## [WORK TO COMPLETE]
All entries must be given again exactly as written.

(Dataset entries)

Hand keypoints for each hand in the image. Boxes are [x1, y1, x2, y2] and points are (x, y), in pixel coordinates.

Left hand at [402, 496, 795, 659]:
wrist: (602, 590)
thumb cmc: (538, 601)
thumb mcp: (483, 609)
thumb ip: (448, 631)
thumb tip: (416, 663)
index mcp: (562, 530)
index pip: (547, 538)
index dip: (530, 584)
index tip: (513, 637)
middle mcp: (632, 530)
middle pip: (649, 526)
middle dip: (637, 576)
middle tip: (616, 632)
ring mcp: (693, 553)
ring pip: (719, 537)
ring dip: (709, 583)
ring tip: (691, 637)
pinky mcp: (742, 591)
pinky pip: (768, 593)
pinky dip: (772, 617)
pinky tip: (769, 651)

## [RESULT FOR THIS TASK]
Hand keypoints for each hand in the image. Boxes are [x1, y1, x2, y2] and points are (x, y), in pixel coordinates.

Left hand at [402, 496, 795, 659]:
wrist: (602, 590)
thumb cmc: (538, 601)
thumb mcp: (483, 609)
thumb ip: (448, 631)
thumb tip: (416, 663)
index mcp: (562, 530)
index pip: (547, 538)
index dip: (530, 584)
index tip: (513, 637)
middle mcp: (632, 530)
middle pip: (649, 526)
middle dip: (637, 576)
middle tip: (616, 632)
ring mcp: (693, 553)
ring pip: (719, 537)
ring dip: (709, 583)
ring tip: (691, 637)
pinky mcp: (742, 591)
pinky pip: (768, 593)
pinky dip: (772, 617)
pinky tip: (769, 651)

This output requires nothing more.